JOB 1 — In the records, change "Documentos" to "Arquivos" in everything from the line containing "uivo relacionados" down to the line containing "Acessar Documentos", leaving all else as it is, and give back only those lines.

PROVIDED PASSAGE —
■ ■ ■ ■ ■ ■ ■
The hidden beauty of Berlin's indoor pools

The German capital is dotted with more than 60 public indoor swimming pools, and many of them are so stunning and tranquil they feel like you're swimming in an ornate library.

The hidden beauty of Berlin's indoor pools

On a recent November day in Berlin's upscale Prenzlauer Berg neighbourhood, locals in long jackets pushed strollers through the crisp autumn air. Others wrapped themselves in blankets and lingered at outdoor cafes. And down the street, a handful of people gripping swimsuits headed under the stone Neo-Renaissance facade at the Hotel Oderberger Berlin to partake in a beloved, centuries-old local tradition: whiling away the hours at one of Berlin's many eye-catching public indoor swimming pools (Hallenbäder).

Boasting 60 indoor public swimming pools that attract six million visitors each year, Berlin is one of the world's great indoor swimming destinations. And unlike elsewhere, where public pools are more functional than fancy, Berlin's Hallenbäder are veritable cathedrals of late 19th- and early 20th-Century design.

As I followed the crowd inside the Stadtbad Oderberger Strasse, for instance, I noticed the 20m pool was surrounded by decorative tiles, arched windows and ornate detailing on the stone railings that felt more like a Moroccan riad than a public pool. Berlin's indoor pools are also known for being places of relaxation rather than racket. Aside from the occasional splash or sandals tapping against tiles, all was quiet here. As others were quietly doing laps, it felt like I was in a library-turned-swimming pool (without the constant fear of getting shushed).
■ ■ ■ ■ ■ ■ ■
JOB 2 —
Answer these from the article on Berlin's indoor pools:
(a) How many visitors do Berlin's indoor public swimming pools attract each year?
(b) How long is the pool at the Stadtbad Oderberger Strasse?
(c) In which Berlin neighborhood did the November visit take place?
■ ■ ■ ■ ■ ■ ■
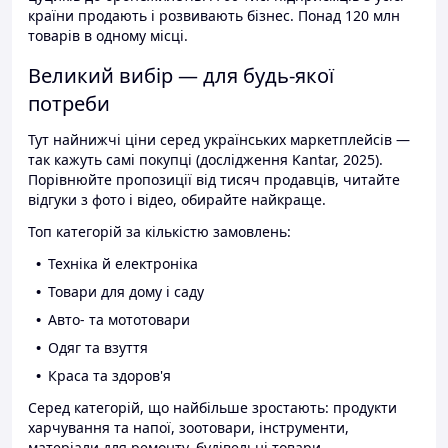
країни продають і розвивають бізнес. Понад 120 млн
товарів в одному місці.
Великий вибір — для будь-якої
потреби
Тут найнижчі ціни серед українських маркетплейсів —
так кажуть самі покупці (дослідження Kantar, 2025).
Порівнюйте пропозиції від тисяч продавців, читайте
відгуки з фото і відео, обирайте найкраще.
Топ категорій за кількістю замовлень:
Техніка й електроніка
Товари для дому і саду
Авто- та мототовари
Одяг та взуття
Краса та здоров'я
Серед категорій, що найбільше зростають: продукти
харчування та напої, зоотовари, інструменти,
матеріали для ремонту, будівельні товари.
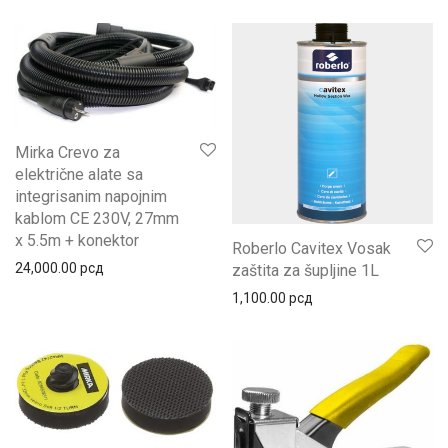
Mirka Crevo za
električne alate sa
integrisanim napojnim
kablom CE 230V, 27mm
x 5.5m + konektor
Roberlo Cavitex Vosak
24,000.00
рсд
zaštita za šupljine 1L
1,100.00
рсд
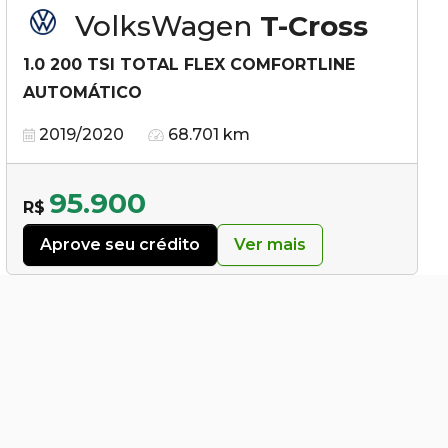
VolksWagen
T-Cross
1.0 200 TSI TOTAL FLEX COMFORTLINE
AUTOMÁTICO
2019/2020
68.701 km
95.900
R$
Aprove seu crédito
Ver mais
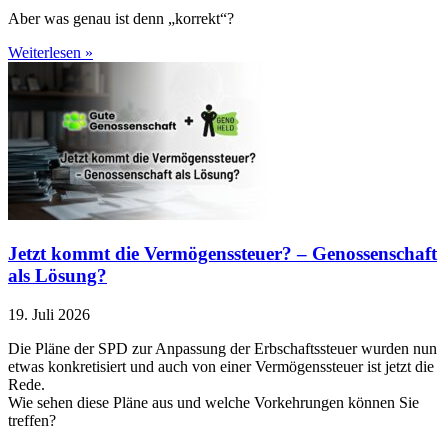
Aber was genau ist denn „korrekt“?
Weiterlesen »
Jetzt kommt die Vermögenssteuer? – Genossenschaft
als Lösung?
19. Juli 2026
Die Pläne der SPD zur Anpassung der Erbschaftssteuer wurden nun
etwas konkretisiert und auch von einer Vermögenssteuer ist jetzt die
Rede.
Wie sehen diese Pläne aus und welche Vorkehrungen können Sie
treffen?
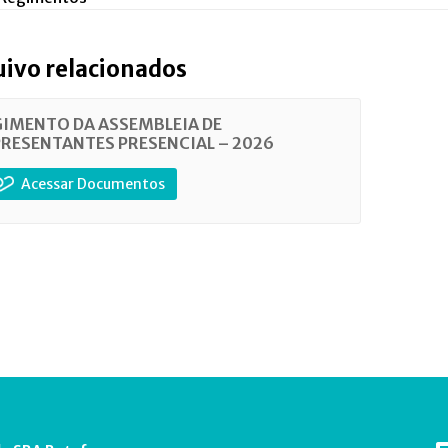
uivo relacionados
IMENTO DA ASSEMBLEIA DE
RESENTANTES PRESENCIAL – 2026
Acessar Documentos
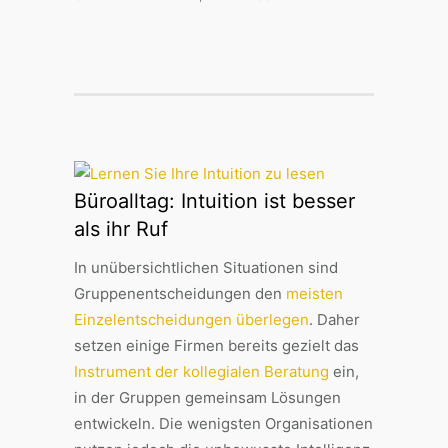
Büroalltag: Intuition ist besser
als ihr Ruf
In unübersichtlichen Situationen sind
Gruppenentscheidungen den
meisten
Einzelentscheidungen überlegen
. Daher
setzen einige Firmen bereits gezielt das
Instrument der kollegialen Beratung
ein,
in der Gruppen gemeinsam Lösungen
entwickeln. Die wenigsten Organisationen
■ ■ ■ ■ ■ ■ ■
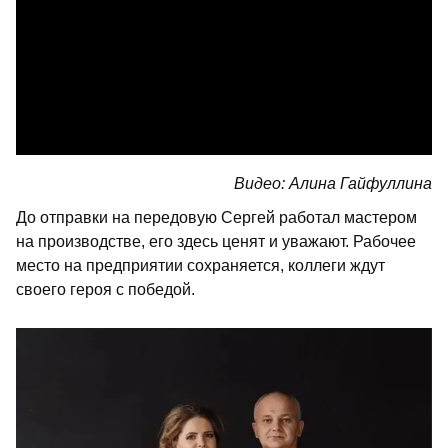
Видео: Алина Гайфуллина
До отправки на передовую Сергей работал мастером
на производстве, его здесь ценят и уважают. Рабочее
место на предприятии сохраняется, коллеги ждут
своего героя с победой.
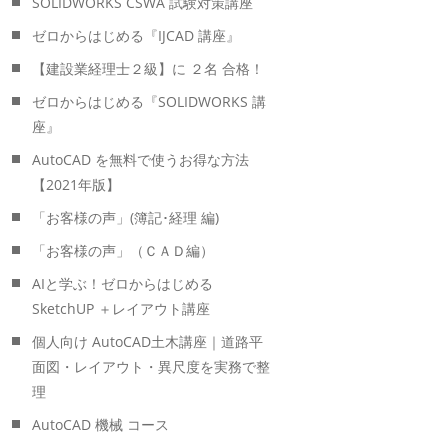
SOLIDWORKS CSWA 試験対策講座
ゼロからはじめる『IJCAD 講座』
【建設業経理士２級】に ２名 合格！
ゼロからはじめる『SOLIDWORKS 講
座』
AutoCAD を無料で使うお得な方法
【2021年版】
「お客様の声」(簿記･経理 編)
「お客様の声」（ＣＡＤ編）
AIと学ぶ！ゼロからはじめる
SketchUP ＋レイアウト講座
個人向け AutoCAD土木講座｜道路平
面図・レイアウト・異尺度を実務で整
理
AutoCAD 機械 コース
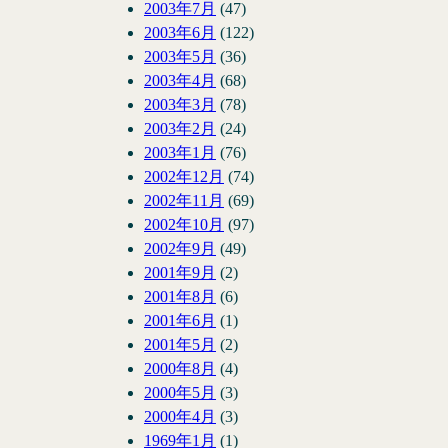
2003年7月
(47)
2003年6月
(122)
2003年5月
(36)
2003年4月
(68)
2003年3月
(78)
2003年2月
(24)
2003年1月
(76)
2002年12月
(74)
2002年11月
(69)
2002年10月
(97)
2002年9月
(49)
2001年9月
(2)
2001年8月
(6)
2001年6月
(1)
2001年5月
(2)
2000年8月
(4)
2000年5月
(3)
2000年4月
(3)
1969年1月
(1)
■ ■ ■ ■ ■ ■ ■
TASK ANSWER 1 —
uivo relacionados
IMENTO DA ASSEMBLEIA DE
RESENTANTES PRESENCIAL – 2026
Acessar Arquivos

TASK ANSWER 2 —
(a) Six million.
(b) 20m.
(c) Prenzlauer Berg.